**PROBLEM DESCRIPTION:** For each line of the data that includes the word "events", copy the line.

**AVAILABLE DATA:**

----

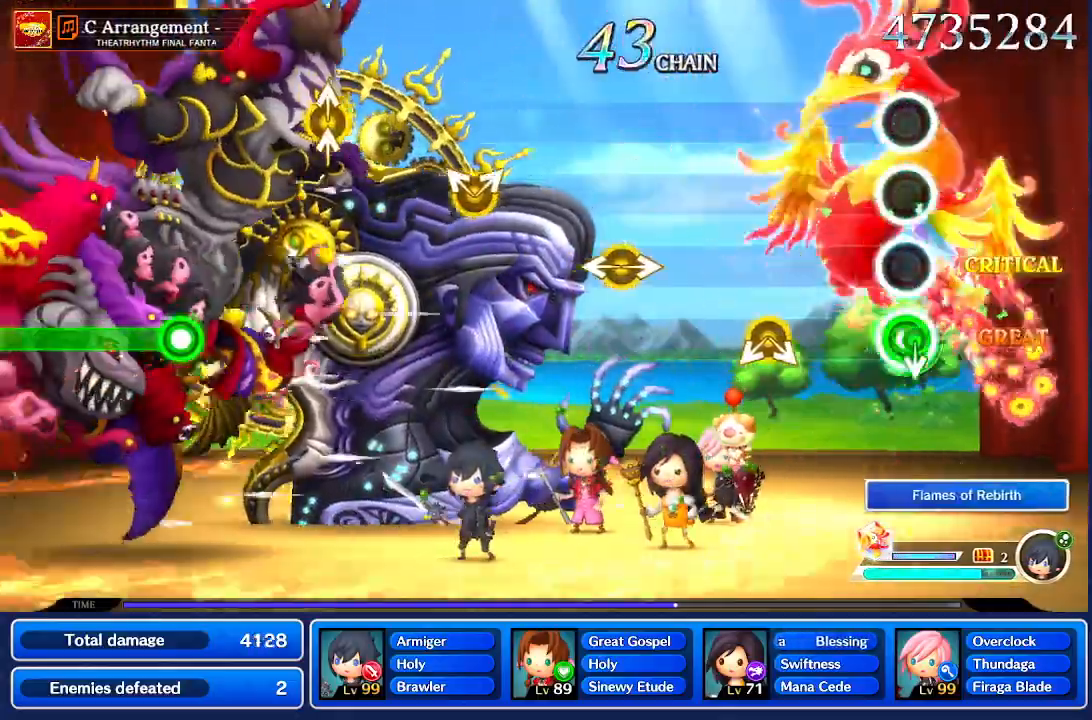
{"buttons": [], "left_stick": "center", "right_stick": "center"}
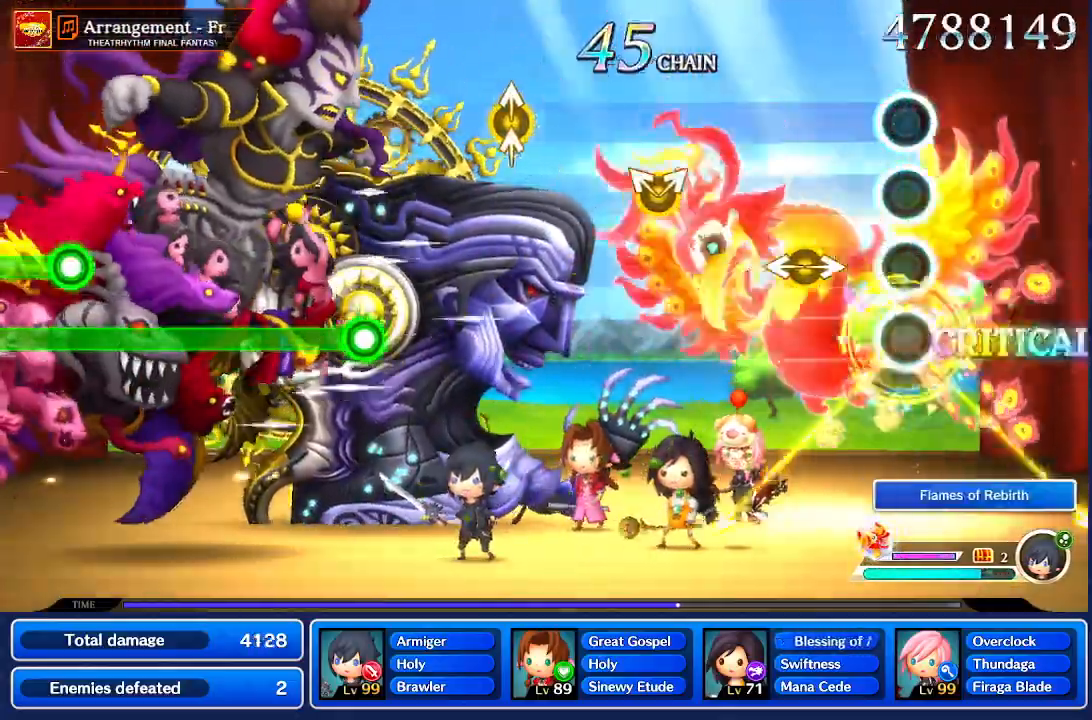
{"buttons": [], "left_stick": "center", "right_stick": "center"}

----

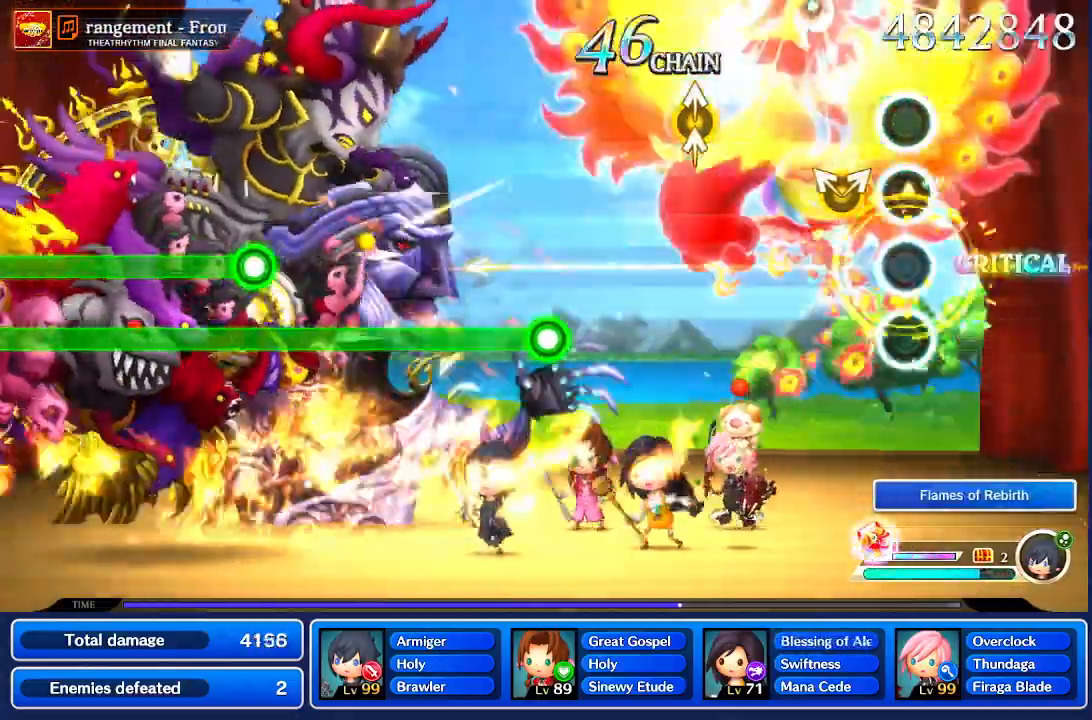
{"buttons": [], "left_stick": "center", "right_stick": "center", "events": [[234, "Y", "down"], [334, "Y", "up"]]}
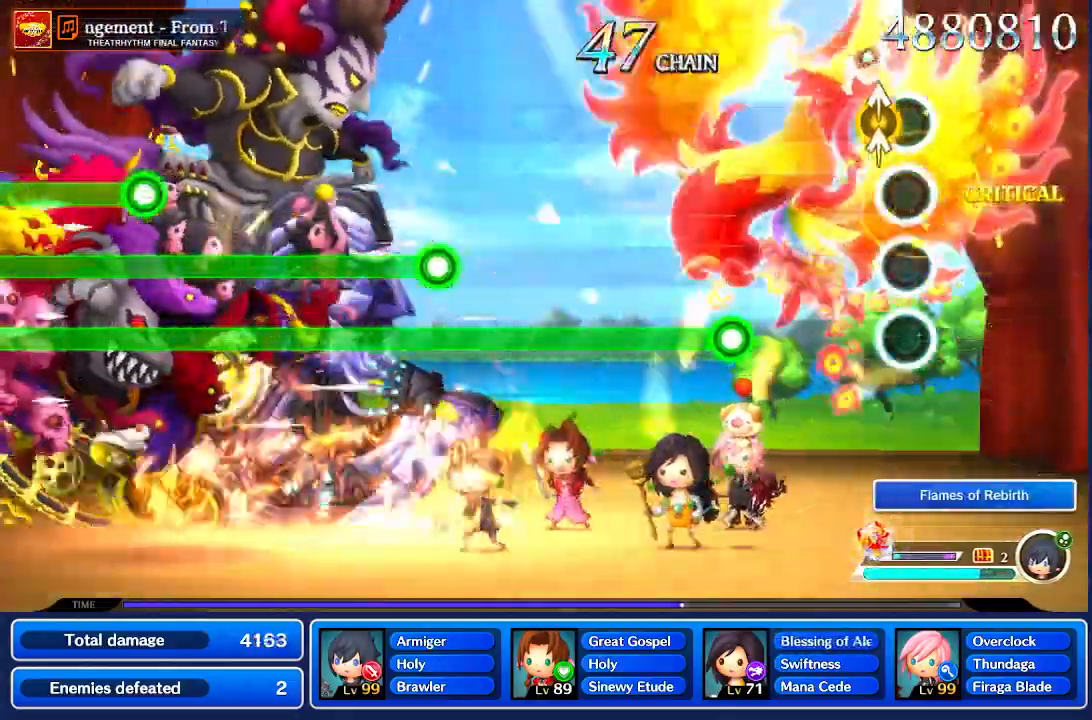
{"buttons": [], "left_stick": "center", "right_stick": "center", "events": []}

----

**SOLUTION BELOW:**
{"buttons": [], "left_stick": "center", "right_stick": "center", "events": [[234, "Y", "down"], [334, "Y", "up"]]}
{"buttons": [], "left_stick": "center", "right_stick": "center", "events": []}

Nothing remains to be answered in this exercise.